[Enterobacterial gene expression of antibiotic resistance under the control of Bacillus thuringiensis regulatory signals in gram-negative and gram-positive bacteria].

Two recombinant plasmids pPBT9 and pPBT74 carrying HindIII promoter-active DNA fragments of Bacillus thuringiensis onto the vector pGA24 were studied. The cloned fragment of pPBT9 plasmid has many homologous regions in Bac. thuringiensis genome. This fragment contains three Escherichia coli RNA polymerase binding sites, one of which is responsible for promoting tetracycline resistance of the promoter-deficient enterobacterial tet gene in E. coli cells.

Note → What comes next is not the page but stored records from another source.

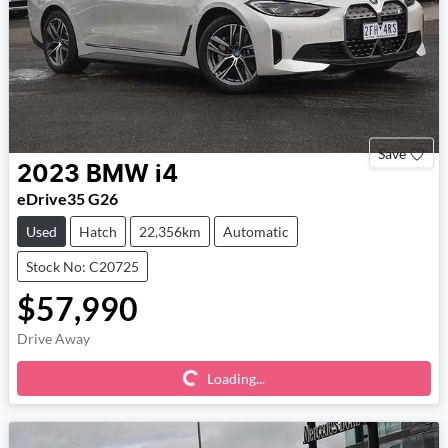
Save
2023
BMW
i4
eDrive35 G26
Used
Hatch
22,356km
Automatic
Stock No: C20725
$57,990
Loading...
Drive Away
Loading...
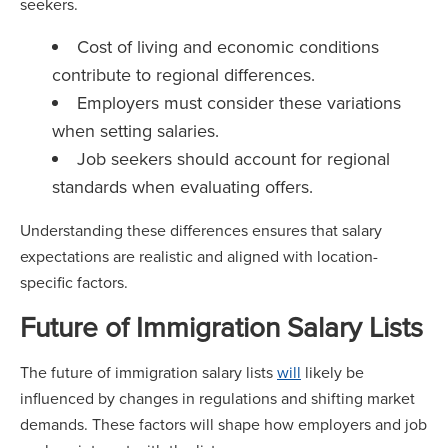
seekers.
Cost of living and economic conditions
contribute to regional differences.
Employers must consider these variations
when setting salaries.
Job seekers should account for regional
standards when evaluating offers.
Understanding these differences ensures that salary
expectations are realistic and aligned with location-
specific factors.
Future of Immigration Salary Lists
The future of immigration salary lists
will
likely be
influenced by changes in regulations and shifting market
demands. These factors will shape how employers and job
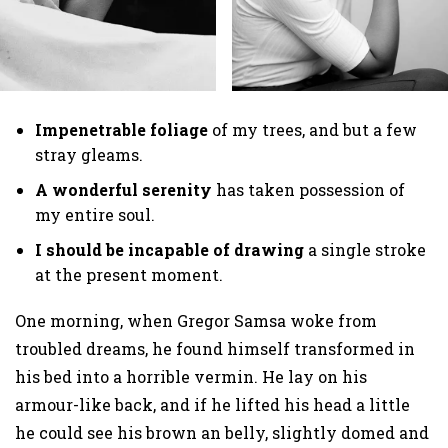
Impenetrable foliage
of my trees, and but a few
stray gleams.
A wonderful serenity
has taken possession of
my entire soul.
I should be incapable of drawing
a single stroke
at the present moment.
One morning, when Gregor Samsa woke from
troubled dreams, he found himself transformed in
his bed into a horrible vermin. He lay on his
armour-like back, and if he lifted his head a little
he could see his brown an belly, slightly domed and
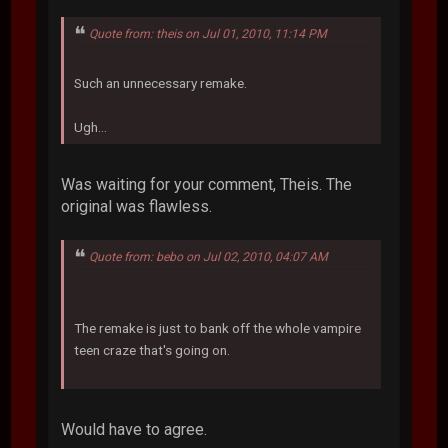
Quote from: theis on Jul 01, 2010, 11:14 PM
Such an unnecessary remake.
Ugh...
Was waiting for your comment, Theis. The
original was flawless.
Quote from: bebo on Jul 02, 2010, 04:07 AM
The remake is just to bank off the whole vampire
teen craze that's going on.
Would have to agree.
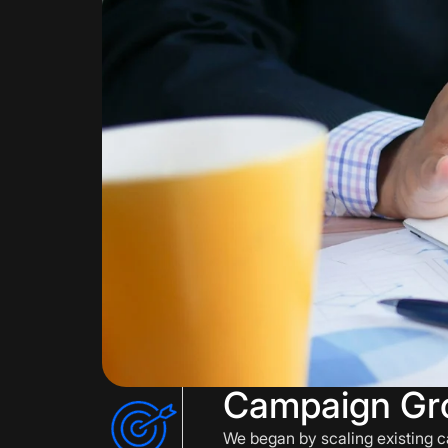
Campaign Gr
We began by scaling existing c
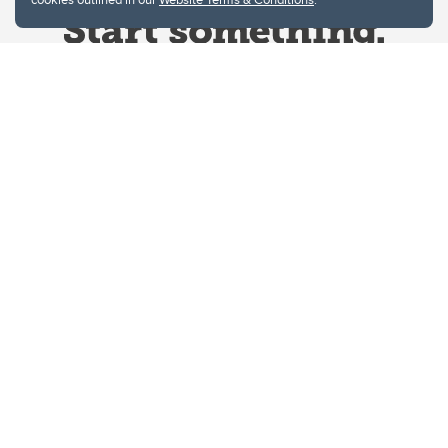
Website Terms & Conditions
Privacy Policy
Website feedback
University of Calgary
2500 University Drive NW
Calgary Alberta
T2N 1N4
CANADA
Copyright © 2026
The University of Calgary, located in the heart of Southern Alberta, both
acknowledges and pays tribute to the traditional territories of the peoples of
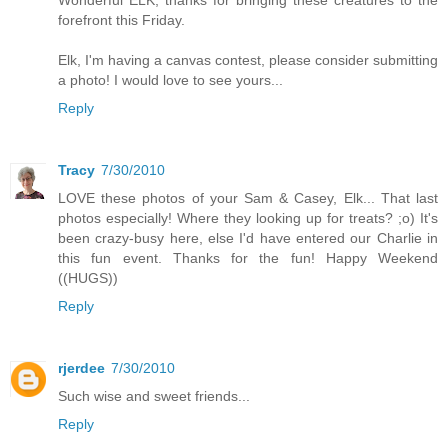
forefront this Friday.
Elk, I'm having a canvas contest, please consider submitting
a photo! I would love to see yours...
Reply
Tracy
7/30/2010
LOVE these photos of your Sam & Casey, Elk... That last
photos especially! Where they looking up for treats? ;o) It's
been crazy-busy here, else I'd have entered our Charlie in
this fun event. Thanks for the fun! Happy Weekend
((HUGS))
Reply
rjerdee
7/30/2010
Such wise and sweet friends...
Reply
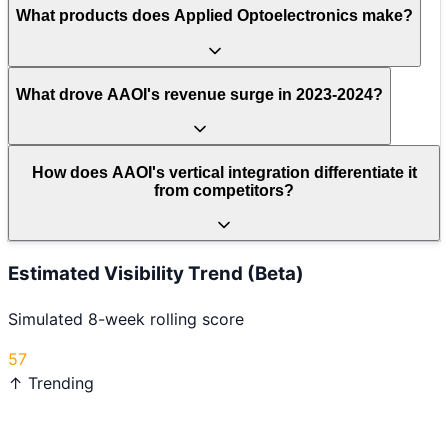
What products does Applied Optoelectronics make?
What drove AAOI's revenue surge in 2023-2024?
How does AAOI's vertical integration differentiate it
from competitors?
Estimated Visibility Trend (Beta)
Simulated 8-week rolling score
57
↑ Trending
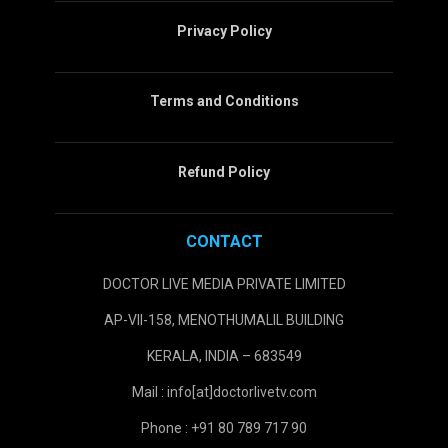
Privacy Policy
Terms and Conditions
Refund Policy
CONTACT
DOCTOR LIVE MEDIA PRIVATE LIMITED
AP-VII-158, MENOTHUMALIL BUILDING
KERALA, INDIA – 683549
Mail : info[at]doctorlivetv.com
Phone : +91 80 789 717 90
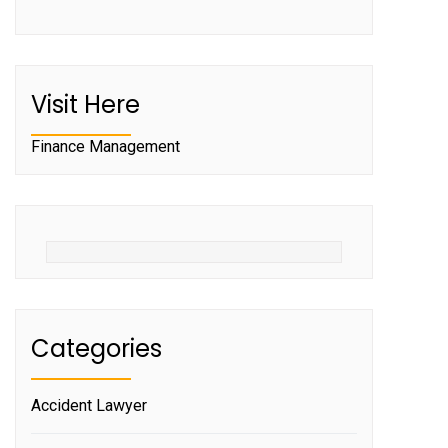
Visit Here
Finance Management
Categories
Accident Lawyer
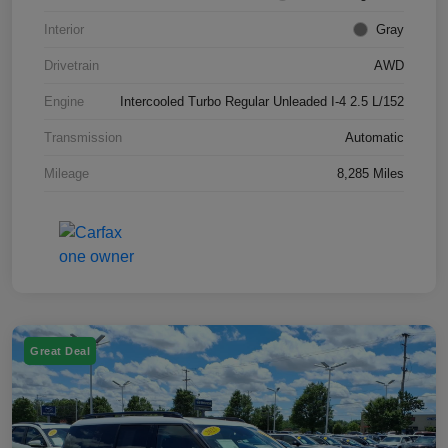
Interior
Gray
Drivetrain
AWD
Engine
Intercooled Turbo Regular Unleaded I-4 2.5 L/152
Transmission
Automatic
Mileage
8,285 Miles
Great Deal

The bacillar fragment of pPBT74 plasmid has a single RNA polymerase binding site. Plasmids pPBT9 and pPBT74 were joined to the bacillar vectors pBD8 and pBD12 to obtain bireplicon plasmids which replicate in E. coli and Bac. subtilis cells. The novel bireplicon plasmids pSTS98, pSTS912 and pSTS748 promote the expression of the enterobacterial tet gene under control of regulatory signals of cloned DNA fragments of Bac. thuringiensis in Bac. subtilis. Bireplicon pSTS228 plasmid containing its own enterobacterial promoter of tet gene was not able to express tetracycline resistance in Bac. subtilis cells. Most of the bireplicon plasmids studied were unstable in Bac. subtilis but not in E. coli cells.